The people of this story are all victims of the war, from the inside. Caught between madness in their own countries – overtaken, overrun, gutted destroyed eviscerated this doesn’t even need commas because it’s one long horror. Polish, Lithuanian, young, old, ethical, outraged, terrified – the heroic characters in Salt to the Sea are everyone. They don’t go to war, war comes to them, and they’re lucky to have this one slim chance at escape.
If I have one qualm with this book, it’s the caricature Nazis who impede our heroes’ progress: maniacally vapid, drunk on power. But Joanna, Frederich and the others recognize these flaws and exploit them; each time it’s a wholly satisfying intellectual victory.

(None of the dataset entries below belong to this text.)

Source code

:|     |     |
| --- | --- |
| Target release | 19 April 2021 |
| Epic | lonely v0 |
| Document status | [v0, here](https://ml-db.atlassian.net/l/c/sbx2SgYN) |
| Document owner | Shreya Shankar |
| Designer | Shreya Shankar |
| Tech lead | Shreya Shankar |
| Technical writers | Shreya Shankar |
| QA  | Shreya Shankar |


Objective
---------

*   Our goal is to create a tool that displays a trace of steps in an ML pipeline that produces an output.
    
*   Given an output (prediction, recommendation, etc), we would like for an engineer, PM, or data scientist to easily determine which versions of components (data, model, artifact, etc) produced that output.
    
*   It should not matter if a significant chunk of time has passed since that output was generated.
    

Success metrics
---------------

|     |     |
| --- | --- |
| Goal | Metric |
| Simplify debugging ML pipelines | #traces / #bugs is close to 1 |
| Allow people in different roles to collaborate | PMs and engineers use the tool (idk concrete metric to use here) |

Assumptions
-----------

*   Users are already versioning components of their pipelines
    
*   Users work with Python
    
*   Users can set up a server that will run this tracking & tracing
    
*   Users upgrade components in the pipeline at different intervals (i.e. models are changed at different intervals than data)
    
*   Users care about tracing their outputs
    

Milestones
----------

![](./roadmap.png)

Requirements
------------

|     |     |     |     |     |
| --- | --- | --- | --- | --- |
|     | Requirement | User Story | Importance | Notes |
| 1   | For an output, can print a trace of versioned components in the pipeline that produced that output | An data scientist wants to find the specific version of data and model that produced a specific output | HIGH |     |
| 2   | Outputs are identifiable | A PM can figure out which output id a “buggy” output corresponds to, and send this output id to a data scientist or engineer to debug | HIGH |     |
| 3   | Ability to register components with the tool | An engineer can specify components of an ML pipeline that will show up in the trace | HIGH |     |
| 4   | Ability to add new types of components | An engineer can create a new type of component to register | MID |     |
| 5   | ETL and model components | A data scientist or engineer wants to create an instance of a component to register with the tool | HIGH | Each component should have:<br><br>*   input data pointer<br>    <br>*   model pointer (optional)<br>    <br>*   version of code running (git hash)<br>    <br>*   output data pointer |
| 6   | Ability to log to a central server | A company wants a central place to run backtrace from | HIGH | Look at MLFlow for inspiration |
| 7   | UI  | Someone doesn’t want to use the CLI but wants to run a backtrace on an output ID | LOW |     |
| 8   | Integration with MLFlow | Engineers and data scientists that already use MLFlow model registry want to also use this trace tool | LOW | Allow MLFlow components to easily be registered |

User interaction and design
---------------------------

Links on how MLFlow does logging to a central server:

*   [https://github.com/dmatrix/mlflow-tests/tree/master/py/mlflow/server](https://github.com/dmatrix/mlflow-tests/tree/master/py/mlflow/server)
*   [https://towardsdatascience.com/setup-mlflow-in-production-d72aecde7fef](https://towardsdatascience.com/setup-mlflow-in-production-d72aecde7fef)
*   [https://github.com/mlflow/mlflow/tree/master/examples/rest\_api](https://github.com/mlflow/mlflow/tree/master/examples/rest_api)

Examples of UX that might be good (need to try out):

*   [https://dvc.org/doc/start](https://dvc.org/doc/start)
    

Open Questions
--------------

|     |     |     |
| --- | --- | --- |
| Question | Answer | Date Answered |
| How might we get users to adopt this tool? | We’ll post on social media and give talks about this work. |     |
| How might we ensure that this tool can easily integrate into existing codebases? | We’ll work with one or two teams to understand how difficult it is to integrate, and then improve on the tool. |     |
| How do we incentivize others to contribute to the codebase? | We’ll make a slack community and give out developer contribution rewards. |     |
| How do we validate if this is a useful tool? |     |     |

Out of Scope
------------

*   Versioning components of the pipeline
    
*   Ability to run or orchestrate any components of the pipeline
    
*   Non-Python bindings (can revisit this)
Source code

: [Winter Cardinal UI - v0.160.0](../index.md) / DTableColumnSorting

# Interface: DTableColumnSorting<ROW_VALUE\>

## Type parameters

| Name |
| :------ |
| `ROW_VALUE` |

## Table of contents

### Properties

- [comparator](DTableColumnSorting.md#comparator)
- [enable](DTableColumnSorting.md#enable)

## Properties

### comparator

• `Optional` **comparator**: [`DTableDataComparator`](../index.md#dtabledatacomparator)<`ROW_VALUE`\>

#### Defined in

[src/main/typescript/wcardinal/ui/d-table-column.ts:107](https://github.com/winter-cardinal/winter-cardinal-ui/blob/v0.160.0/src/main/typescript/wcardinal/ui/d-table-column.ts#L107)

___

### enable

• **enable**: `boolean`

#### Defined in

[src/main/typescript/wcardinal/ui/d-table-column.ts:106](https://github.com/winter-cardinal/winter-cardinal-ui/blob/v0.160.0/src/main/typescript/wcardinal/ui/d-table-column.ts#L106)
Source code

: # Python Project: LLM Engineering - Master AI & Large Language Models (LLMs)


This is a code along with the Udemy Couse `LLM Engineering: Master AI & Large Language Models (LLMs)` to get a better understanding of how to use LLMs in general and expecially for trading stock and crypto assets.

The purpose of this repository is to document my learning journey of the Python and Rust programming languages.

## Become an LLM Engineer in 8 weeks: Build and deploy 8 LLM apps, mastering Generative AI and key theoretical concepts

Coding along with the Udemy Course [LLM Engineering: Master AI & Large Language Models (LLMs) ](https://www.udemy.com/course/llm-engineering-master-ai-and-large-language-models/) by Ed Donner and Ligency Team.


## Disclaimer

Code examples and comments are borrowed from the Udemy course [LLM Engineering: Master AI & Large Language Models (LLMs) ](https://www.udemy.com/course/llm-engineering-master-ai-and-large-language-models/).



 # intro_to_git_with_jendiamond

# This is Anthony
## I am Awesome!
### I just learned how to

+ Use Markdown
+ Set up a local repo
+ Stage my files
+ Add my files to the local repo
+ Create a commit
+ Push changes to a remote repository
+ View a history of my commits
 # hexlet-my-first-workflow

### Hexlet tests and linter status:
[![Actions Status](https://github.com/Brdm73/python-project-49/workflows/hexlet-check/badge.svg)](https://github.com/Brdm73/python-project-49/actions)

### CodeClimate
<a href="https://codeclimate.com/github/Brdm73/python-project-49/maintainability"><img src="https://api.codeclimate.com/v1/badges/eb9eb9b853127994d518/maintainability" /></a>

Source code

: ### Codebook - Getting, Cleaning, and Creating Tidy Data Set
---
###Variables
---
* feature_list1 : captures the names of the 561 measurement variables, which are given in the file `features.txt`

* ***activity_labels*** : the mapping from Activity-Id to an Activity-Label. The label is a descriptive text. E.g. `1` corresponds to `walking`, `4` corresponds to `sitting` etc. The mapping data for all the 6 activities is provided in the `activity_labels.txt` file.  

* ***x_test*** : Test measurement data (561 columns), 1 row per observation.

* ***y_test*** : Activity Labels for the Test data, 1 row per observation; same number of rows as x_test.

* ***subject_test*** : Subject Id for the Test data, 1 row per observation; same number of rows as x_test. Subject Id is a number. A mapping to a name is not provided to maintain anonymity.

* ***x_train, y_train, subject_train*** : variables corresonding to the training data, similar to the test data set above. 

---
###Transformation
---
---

Salt to the Sea triumphs in two ways: an epic fictional story starring instantly connectable characters who battle real evil with true hearts, and a historical backdrop that is at once terrifyingly familiar and astonishingly new.
All that, and I didn’t even mention that Salt to the Sea features my all time favorite art heist/mystery/lost treasure! The wreck of the Gustlof still lies on the floor of the Baltic Sea, protected by the Polish government from anyone diving within 500 meters, to ward off treasure hunters.
This book really is outstanding. It’s now time to read everything else Ruta Septys has ever written.
I’ve been wanting to read this for a while, but I definitely will now! I’m glad you liked it so much. It sounds amazing. Great review!
LikeLiked by 1 person
Okay, I just read your about page and I totally had a crush on the Robin Hood fox too. I always thought I was the only one!! 😀
LikeLiked by 1 person
I’ve found a few of us over the years! And we’re not all girls! I figure that Robin Hood the fox was basically the equivalent of Orlando Bloom in the first Pirates movie. And who didn’t love original Will Turner?